Re: Reading textfiles line by line
- From: "Patrice" <nobody@xxxxxxxxxxx>
- Date: Wed, 25 May 2005 21:02:04 +0200
IMO it will never change. For example if I've got a product who handles a
first field with 10 chars and another with 4 chars, the vendor could decide
to export its data as a text file using 10 chars for first field and 4 chars
for the second fields...
Whatever the data are it will never change and each line will have always 14
chars... There is no need to ever use more characters as the first field
can't have more than 10 and the other can't have more than 4...

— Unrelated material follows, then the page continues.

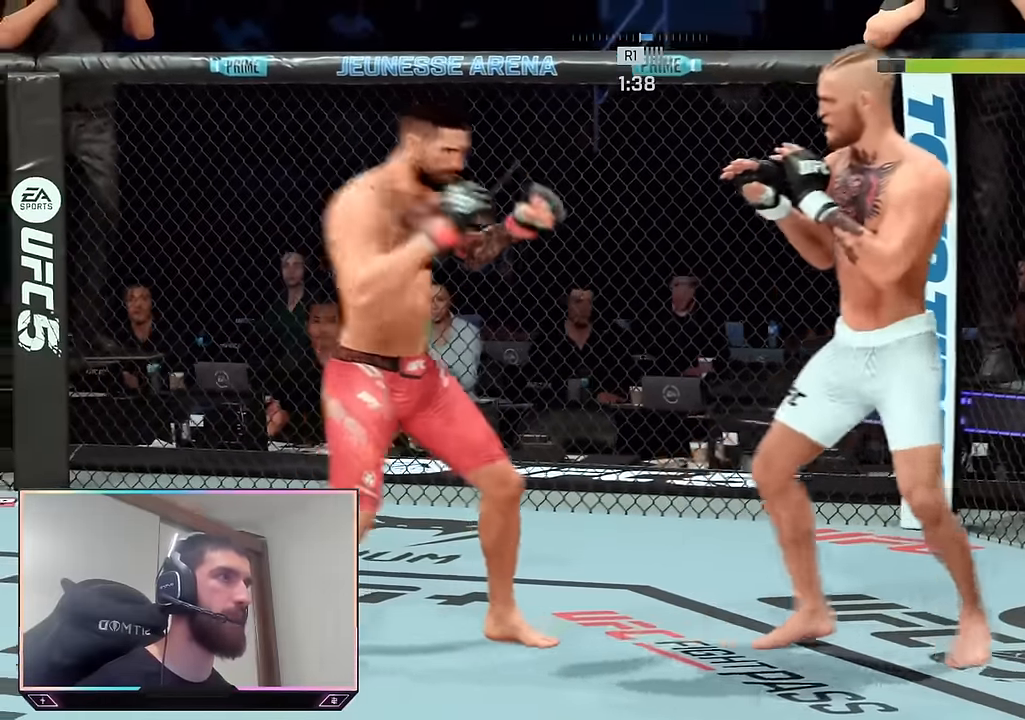
{"buttons": [], "left_stick": "down", "right_stick": "center", "events": [[150, "left_stick", "down-right"], [383, "left_stick", "down-left"], [467, "R2", "up"], [500, "left_stick", "down"]]}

IMO this is the way this file works..
This is know as "fixed size" fields files (as the size of each field never
change) opposed to "delimited" in which you have a delimiter between
fields...
Patrice
--
"jamait" <jamait@xxxxxxxxxxxxxxxxxxxxxxxxx> a écrit dans le message de
news:4BC203B1-40F1-4D24-AC86-CAD43FAC99E2@xxxxxxxxxxxxxxxx
> So by getting the positions for the columns on the first row i can use
these
> in the following lines?
>
> I think that the column width is set by the max length of the 2nd
> column...so this would probably change if the description in any of the
rows
> is longer. The file is an export from a different software package that I
am
> not able to change.
>
> Is there a way to replace 2 or more spaces with a separator or is there a
> better way to split the columns?
>
> Thanks
>
> /Martin
>
> "Patrice" wrote:
>
> > Sorry but I'm afraid I still don't catch the exact problem. The two
lines
> > you showed us are using the same format.
> >
> > There is NO separator. Each field uses a *fixed* width :
> >
> > Copy the two lines below :
> > A0012430 REKAL TVÄTTMEDEL EKOMAX 0,5L ST 75.9000
> > A0012550 REKAL TVÄTTMEDEL BIOKULÖR 20KGST 1727.0000
> >
> > Paste this into notepad and use the courier new font.
> >
> > You'll see that 5L and 20KG are starting at the same location (and
always 4
> > characters wide). ST and ST starts at the same location.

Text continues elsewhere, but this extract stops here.